Brutalny gwałt w aucie. Ofiarą 14-latka z Chorzowa
14-letnia mieszkanka Chorzowa przeżyła prawdziwy koszmar! Mężczyzna, z którym umówiła się przez internet na randkę miał wykorzystać ją seksualnie. Według zeznań nastolatki, rzeszowianin zgwałcił ją w swoim aucie, a później odjechał. Policjantom udało się ustalić podejrzanego dzięki żmudnym analizom zapisów monitoringu. 23-latek został zatrzymany wcześniej w Rzeszowie, potem przewieziono go do Rzeszowa.
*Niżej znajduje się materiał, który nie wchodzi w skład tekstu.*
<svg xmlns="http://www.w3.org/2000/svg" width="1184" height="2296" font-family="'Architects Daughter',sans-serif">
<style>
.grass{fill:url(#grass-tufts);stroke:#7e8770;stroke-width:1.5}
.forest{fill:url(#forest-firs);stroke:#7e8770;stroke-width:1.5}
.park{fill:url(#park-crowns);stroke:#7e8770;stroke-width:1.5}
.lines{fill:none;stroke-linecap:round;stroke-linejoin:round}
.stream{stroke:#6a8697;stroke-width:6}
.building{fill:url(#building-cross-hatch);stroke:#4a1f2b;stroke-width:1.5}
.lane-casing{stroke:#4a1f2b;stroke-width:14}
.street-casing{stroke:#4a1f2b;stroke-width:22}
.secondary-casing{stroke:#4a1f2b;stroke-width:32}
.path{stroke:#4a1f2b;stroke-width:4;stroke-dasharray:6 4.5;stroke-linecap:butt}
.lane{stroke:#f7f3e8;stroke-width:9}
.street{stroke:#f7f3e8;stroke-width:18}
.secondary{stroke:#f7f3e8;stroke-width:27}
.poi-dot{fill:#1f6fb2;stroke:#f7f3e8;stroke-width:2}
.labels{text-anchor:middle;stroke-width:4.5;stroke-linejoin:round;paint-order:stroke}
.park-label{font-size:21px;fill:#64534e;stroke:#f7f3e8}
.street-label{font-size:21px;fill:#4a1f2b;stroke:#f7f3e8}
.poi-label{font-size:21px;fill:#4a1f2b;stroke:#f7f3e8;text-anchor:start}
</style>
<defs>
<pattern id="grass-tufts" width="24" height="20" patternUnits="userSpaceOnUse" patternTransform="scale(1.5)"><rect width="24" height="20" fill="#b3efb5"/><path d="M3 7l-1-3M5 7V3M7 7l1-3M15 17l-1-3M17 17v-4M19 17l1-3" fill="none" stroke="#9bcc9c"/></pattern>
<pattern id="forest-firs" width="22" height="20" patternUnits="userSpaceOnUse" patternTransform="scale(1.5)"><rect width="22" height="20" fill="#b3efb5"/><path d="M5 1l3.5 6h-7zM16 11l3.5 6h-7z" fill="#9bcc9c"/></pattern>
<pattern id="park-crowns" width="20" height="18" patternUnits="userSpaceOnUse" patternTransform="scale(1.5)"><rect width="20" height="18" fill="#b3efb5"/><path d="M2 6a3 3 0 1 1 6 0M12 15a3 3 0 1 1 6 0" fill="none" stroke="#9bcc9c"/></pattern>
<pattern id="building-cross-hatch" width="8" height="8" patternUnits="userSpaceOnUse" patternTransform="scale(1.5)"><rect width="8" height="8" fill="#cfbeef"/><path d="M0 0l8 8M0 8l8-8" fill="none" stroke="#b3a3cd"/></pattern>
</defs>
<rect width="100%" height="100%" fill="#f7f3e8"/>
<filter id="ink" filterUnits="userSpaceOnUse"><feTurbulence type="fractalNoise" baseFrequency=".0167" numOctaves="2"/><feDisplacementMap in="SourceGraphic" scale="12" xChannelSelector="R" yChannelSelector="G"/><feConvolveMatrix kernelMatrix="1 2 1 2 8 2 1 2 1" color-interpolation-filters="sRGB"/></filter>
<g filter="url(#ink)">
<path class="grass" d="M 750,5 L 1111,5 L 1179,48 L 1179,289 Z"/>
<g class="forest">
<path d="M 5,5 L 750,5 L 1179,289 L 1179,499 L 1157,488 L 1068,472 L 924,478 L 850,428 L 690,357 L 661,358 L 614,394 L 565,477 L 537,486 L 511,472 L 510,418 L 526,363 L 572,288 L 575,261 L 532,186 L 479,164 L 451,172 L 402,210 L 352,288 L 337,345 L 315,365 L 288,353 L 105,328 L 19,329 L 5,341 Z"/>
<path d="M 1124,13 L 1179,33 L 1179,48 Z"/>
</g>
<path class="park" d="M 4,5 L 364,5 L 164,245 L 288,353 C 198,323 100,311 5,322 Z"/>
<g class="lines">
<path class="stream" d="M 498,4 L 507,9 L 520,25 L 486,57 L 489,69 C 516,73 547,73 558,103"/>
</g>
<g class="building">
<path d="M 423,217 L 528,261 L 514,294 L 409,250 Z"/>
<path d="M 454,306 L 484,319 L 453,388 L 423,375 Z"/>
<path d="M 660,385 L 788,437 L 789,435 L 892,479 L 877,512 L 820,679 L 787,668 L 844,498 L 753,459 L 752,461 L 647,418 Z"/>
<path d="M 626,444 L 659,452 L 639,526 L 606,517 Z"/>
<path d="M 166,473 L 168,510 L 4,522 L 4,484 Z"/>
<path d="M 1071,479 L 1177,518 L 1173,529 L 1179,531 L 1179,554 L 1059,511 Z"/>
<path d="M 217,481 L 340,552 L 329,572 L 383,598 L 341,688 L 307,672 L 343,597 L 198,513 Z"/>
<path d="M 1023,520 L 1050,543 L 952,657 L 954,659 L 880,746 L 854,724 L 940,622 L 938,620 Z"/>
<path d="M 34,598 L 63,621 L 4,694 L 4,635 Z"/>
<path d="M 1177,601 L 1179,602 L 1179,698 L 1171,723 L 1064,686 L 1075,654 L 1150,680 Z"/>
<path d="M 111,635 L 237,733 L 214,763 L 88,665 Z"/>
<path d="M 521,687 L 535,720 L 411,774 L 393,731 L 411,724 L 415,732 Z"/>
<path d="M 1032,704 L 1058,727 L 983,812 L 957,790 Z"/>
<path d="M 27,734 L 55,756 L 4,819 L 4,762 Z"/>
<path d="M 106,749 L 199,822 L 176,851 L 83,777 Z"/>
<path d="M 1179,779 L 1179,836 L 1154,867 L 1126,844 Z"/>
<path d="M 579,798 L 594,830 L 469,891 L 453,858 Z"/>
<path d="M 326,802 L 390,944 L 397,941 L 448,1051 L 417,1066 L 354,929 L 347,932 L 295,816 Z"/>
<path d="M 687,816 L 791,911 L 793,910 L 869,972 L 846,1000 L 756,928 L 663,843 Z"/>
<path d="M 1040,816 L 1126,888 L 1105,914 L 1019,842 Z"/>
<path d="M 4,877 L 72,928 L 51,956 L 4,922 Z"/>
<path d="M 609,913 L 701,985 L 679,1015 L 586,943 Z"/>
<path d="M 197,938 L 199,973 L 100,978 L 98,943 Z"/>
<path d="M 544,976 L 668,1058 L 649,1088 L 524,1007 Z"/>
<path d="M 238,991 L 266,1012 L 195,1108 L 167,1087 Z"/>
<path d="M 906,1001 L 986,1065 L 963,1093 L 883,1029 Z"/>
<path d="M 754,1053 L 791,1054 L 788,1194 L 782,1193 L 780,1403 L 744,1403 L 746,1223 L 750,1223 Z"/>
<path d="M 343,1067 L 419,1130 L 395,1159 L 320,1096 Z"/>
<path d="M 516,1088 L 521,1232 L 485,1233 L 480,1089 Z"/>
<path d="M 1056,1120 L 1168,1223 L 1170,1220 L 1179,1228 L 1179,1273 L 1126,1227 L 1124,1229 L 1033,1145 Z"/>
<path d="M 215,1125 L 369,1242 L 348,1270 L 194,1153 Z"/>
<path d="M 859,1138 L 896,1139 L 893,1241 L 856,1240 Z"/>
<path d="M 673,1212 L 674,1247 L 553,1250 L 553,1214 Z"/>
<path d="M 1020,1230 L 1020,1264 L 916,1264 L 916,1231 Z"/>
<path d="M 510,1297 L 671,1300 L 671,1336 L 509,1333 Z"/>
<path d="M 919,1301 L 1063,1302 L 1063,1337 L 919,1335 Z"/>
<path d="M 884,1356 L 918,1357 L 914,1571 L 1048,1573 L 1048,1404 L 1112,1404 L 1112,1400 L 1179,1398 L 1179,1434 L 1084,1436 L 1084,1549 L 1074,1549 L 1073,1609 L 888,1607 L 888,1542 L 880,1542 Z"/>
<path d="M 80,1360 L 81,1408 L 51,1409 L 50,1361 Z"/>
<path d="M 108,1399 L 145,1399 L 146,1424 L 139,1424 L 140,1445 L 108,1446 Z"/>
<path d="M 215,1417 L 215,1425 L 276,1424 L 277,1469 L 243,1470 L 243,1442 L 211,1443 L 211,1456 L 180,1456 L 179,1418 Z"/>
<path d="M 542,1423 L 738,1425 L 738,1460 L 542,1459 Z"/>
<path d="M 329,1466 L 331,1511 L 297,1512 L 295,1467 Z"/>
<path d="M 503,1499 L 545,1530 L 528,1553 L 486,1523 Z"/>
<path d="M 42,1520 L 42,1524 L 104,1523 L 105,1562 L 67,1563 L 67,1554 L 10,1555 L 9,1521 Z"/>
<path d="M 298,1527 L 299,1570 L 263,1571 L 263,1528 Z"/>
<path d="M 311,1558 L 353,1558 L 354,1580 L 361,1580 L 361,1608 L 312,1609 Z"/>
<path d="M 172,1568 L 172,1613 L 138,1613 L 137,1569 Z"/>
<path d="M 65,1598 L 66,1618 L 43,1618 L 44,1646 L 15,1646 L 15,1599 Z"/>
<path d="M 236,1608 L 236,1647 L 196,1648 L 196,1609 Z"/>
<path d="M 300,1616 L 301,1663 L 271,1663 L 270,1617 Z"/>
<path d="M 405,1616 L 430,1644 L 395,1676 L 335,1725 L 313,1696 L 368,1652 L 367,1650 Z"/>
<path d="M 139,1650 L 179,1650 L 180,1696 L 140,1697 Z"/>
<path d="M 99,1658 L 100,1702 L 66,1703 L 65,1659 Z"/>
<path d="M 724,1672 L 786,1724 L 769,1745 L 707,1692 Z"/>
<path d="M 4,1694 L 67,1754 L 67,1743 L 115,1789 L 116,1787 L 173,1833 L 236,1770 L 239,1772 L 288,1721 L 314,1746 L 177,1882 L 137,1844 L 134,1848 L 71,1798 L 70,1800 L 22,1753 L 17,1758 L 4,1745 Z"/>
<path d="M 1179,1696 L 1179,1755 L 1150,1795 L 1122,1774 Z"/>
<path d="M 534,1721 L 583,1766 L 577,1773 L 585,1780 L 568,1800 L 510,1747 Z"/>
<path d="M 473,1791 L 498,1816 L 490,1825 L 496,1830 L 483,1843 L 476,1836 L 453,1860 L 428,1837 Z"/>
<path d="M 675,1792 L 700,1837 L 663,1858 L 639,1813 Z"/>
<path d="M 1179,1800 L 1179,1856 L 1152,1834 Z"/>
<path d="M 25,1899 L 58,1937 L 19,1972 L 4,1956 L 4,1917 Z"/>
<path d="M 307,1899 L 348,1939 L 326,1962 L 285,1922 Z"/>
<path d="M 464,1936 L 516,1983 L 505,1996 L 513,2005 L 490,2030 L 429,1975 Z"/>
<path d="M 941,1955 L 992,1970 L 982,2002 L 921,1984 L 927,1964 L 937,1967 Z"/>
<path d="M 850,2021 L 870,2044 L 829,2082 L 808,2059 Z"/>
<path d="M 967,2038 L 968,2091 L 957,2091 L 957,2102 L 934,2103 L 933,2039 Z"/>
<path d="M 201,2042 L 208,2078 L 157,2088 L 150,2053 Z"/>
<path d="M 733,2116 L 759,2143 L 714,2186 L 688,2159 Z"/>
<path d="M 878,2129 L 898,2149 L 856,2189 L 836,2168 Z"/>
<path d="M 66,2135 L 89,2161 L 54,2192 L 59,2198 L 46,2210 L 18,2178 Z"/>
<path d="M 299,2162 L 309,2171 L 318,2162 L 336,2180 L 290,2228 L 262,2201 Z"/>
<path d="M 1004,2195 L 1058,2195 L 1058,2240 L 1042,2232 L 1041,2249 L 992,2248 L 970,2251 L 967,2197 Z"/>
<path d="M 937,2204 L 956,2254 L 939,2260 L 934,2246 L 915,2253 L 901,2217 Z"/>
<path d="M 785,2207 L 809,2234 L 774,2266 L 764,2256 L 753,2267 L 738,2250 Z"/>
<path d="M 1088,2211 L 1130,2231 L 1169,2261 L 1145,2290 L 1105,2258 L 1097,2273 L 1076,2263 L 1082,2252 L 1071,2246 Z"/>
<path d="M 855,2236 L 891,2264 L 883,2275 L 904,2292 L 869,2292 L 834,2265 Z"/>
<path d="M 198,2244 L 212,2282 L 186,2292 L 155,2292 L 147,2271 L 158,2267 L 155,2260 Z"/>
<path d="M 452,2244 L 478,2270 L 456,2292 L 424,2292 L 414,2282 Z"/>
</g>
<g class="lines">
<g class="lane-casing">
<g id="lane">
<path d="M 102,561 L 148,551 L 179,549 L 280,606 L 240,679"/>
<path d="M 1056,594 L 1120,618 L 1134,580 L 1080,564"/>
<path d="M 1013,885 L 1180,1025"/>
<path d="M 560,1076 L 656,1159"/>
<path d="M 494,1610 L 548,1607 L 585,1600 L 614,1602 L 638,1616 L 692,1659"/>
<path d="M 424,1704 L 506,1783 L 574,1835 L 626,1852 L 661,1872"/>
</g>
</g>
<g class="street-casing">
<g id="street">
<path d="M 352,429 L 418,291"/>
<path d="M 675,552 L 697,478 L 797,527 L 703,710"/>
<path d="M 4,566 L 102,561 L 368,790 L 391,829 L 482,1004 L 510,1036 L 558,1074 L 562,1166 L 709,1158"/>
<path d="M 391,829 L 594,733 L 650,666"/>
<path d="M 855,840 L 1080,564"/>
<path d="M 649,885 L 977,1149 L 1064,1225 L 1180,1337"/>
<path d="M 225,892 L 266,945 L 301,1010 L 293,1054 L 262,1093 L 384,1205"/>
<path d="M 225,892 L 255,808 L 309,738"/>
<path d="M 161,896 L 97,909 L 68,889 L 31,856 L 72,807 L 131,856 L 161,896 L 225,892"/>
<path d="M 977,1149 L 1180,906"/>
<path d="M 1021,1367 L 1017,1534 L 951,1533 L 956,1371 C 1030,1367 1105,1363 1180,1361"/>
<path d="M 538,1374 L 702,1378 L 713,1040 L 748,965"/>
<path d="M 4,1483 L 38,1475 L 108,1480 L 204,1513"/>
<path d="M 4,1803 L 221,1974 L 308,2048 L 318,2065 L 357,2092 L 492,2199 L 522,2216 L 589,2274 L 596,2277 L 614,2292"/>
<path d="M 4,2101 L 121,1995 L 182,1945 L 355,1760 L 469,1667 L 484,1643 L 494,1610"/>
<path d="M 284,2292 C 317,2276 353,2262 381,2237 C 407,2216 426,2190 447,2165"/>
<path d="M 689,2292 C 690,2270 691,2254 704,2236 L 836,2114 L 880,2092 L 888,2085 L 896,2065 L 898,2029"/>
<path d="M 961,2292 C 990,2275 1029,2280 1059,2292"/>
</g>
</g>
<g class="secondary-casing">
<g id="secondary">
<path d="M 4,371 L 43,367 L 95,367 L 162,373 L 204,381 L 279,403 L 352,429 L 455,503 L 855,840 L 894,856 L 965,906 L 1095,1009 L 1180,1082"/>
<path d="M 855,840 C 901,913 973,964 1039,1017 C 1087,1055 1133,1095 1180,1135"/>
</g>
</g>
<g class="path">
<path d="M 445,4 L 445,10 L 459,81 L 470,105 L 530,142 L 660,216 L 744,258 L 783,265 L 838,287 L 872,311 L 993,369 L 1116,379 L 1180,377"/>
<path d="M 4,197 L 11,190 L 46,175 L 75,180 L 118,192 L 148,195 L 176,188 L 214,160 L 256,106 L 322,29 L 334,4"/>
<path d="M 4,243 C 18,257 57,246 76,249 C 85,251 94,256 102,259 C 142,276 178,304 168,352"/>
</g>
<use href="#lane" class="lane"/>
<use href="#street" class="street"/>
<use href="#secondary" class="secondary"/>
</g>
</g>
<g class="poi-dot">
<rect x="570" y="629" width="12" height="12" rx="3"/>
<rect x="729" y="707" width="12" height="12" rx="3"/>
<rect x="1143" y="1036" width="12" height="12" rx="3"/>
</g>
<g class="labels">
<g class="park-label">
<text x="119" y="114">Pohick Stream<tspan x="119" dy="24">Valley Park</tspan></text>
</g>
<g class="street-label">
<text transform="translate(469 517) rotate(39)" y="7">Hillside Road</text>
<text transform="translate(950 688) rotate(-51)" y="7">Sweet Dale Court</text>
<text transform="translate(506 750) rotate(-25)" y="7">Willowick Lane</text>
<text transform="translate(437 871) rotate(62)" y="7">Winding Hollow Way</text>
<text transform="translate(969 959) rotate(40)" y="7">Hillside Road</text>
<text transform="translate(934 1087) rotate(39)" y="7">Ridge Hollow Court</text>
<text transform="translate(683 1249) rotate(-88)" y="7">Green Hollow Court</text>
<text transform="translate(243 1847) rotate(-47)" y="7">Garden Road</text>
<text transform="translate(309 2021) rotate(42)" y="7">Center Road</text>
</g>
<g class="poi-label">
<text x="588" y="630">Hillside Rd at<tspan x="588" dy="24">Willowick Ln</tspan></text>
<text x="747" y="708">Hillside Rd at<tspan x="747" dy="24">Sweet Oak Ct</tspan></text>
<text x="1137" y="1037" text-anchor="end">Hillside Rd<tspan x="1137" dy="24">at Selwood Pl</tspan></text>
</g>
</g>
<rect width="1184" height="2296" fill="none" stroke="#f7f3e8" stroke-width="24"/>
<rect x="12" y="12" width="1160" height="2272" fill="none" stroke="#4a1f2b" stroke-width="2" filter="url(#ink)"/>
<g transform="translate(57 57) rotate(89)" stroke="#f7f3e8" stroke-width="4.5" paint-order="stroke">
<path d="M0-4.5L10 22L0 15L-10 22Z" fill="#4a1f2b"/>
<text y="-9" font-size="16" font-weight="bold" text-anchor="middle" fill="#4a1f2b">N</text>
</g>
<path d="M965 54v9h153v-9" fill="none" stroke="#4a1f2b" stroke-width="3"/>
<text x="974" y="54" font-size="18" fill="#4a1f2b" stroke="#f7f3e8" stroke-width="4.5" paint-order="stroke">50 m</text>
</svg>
- Ogłoszono mu zarzut doprowadzenia 14-latki do innej czynności seksualnej, a następnie jej zgwałcenia. Czekamy na decyzję sądu, do którego trafił wniosek o aresztowanie podejrzanego na trzy miesiące - powiedział rzeszowska prokuratura. Śledczy nie zdradzają, czy podejrzany przyznał się do winy.
Zobacz: Ostatnie słowa 11-letniego Sebastianka. Po nich Tomasz M. wpadł w szał i zamordował chłopca
Brutalnie zgwałcił 14-latkę w aucie, a potem odjechał. Policja zatrzymała 23-latka
St. asp. Sebastian Imiołczyk z Komendy Miejskiej Policji w Chorzowie powiedział PAP, że do przestępstw zarzucanych 23-latkowi doszło w niedzielę, policjanci zostali powiadomieni o tym tego dnia wieczorem. Jak wynika z dotychczasowych ustaleń, mężczyzna zabrał dziewczynę z pobliża miejsca zamieszkania i razem pojechali w kierunku Piekar Śląskich, gdzie miało dojść do gwałtu. - Z zeznań pokrzywdzonej wynikało jedynie, że samochód sprawcy miał kolor srebrny, nie znała numerów rejestracyjnych ani marki. Natomiast doskonale zapamiętała godziny przyjazdu mężczyzny i odjazdu. To nam pomogło - dodał.
Dzięki temu policjanci wiedzieli, kiedy samochód opuścił granice aglomeracji górnośląskiej, i w którym kierunku pojechał. Zaczęła się żmudna, całonocna analiza zapisów monitoringów. Samochód, jak się okazało, zarejestrowany w Rzeszowie, udało się namierzyć w niespełna dobę. Wkrótce 23-latka zatrzymali tamtejsi policjanci, samochód "wyłapali" na ulicy.